Last fall, Robertson, a Los Angeles-based mixologist, infused whole waffles with maple syrup, then cooked them sous vide before straining the entire mixture. He also butter fat-washed Wild Turkey 101. The result: A toasty, caramelized syrup and a buttery bourbon that transformed into a crowd-pleasing Waffle Old Fashioned. (Cocktail fans may recognize a drink with a similar profile was also served at NYC’s now-shuttered Existing Conditions.)
Because he was going to be showcasing maple syrup. Robertson said that he wanted to make sure that the drink was balanced. “Introducing savory notes is really important, so that it doesn’t drink just like a sugar bomb.” Robertson says. He often adds a touch of salt to most of his drinks. Especially those that lean sweet. In the case of his Old Fashioned, the salt brought a “bright buttery salted bourbon” note to the fore. “Strong flavors like bacon or butter can be great but they take over fast,” Robertson says. “You don’t want the drink to be too one-note.”
Wild Turkey Ambassador Benny Hurwitz also updated the Old Fashioned by infusing brown-butter-and-maple syrup flavors. His multiple riffs included trying out different bitters, such as coffee and black walnut, to bring in more breakfast themes. One of his favorite versions featured a strawberry maple syrup. “I love pancakes or waffles with strawberries,” Hurwitz says. “That was my influence there. You can tweak things how you like it, like the way you do with breakfast in general.”

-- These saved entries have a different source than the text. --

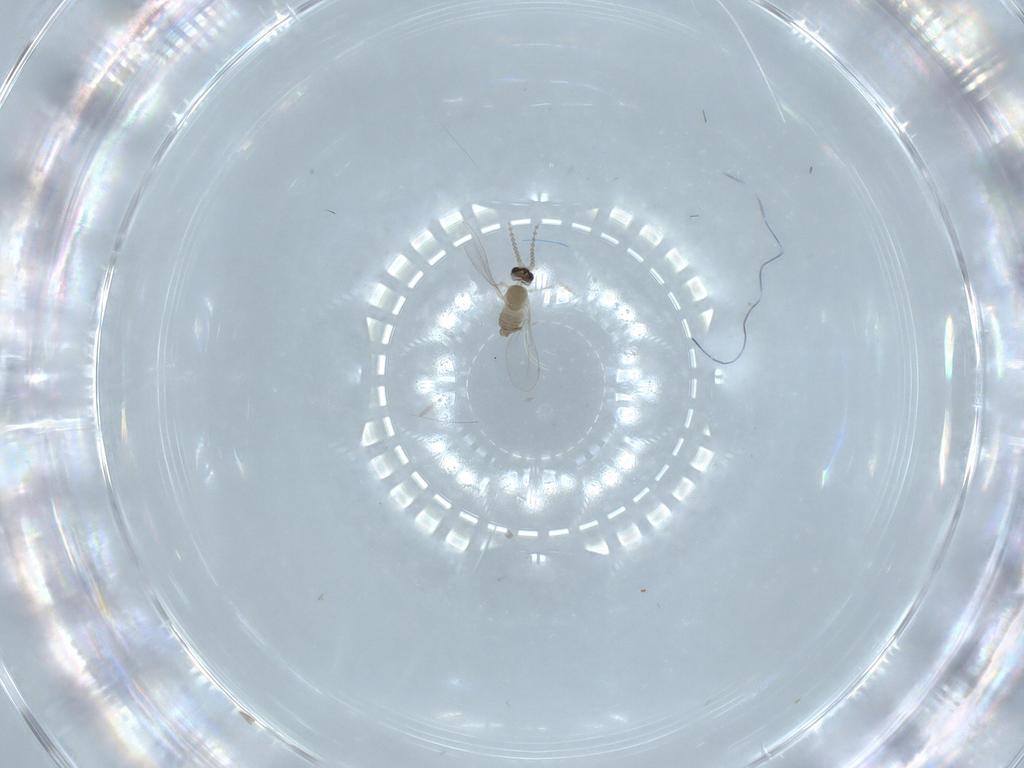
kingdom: Animalia
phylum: Arthropoda
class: Insecta
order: Diptera
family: Cecidomyiidae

Breakfast jams, jellies and preserves are an accessible way to introduce breakfast flavors, Hurwitz notes. “There are a lot of staples you don’t have to mess with too much,” he says. “You wouldn’t have to do anything to it. You can just add a scoop of jam and shake it up.” A strong shake is needed to break up any jam bit left in the tin.
What’s breakfast without a glass of OJ? The Garibaldi, a winsome mix of orange juice and Campari, has enjoyed a resurgence in popularity in recent years across the U.S., building upon a storied reputation as a signature drink in Italy.

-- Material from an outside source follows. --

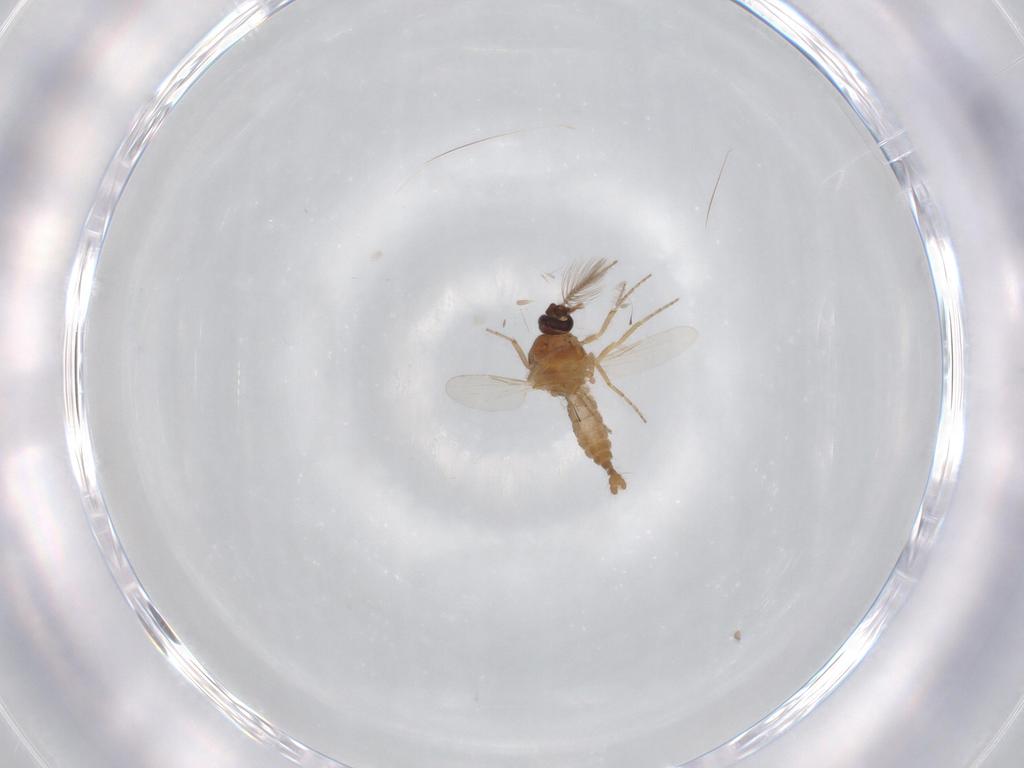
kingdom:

High-powered juicers at top bars introduced an American clientele to so-called “fluffy orange juice,” propelling the drink to classic go-to status. “At our bar, our Garibaldis have become so well known mostly because of our use of ‘fluffy’ orange juice. It’s inherently a very simple cocktail – Campari and orange juice – so incorporating the extra textural layer adds a level of delicacy that is unusual, refreshing and keeps you coming back for more,” New York’s Linden Pride says. “The key is squeezing the orange juice immediately before serving. Once juiced, we use a high-speed juicer that aerates the OJ, resulting in the ‘fluff.’ ”
Part of the drink’s appeal is its accessibility and balance. “People who don’t know if they like bitterness will try it and go, Oh this is great,” Campari’s Daniel Warrilow explains. “The sugar in the orange juice helps to balance the Campari bitterness.”

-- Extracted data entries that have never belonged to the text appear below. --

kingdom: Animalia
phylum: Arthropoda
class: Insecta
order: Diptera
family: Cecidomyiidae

When experimenting with new drink styles, whether it’s a cereal-infused Ramos Gin Fizz or a breakfast-for-dinner Old Fashioned, consider how the flavors in the drink will work with food pairings and the time of day the drink will typically be served.
“When I’m thinking about how to make a cocktail, I look at what people are eating, what is the setting, and what is the time of day,” Warrilow notes. “Designing a cocktail menu is not always about throwing crazy stuff into a glass.”
Having breakfast for dinner is always a treat, Tess Sawyer notes. “Breakfast cocktails at dinner are kind of the same thing,” she says. “By looking at breakfast ingredients, we’re expanding what we can do with drinks.”
- Created by Tess Sawyer
- 1 part Appleton Estate® 8 Year Old Reserve Rum
- ½ parts blackstrap rum
- ½ parts pistachio syrup
- 1 part unsweetened coconut cream
- ½ parts amontillado Sherry
1 whole egg Add all ingredients together in a shaker tin. Dry shake (without ice to emulsify egg) then shake with ice for 10-15 seconds. Strain into a goblet or large coupe and garnish with fresh grated nutmeg.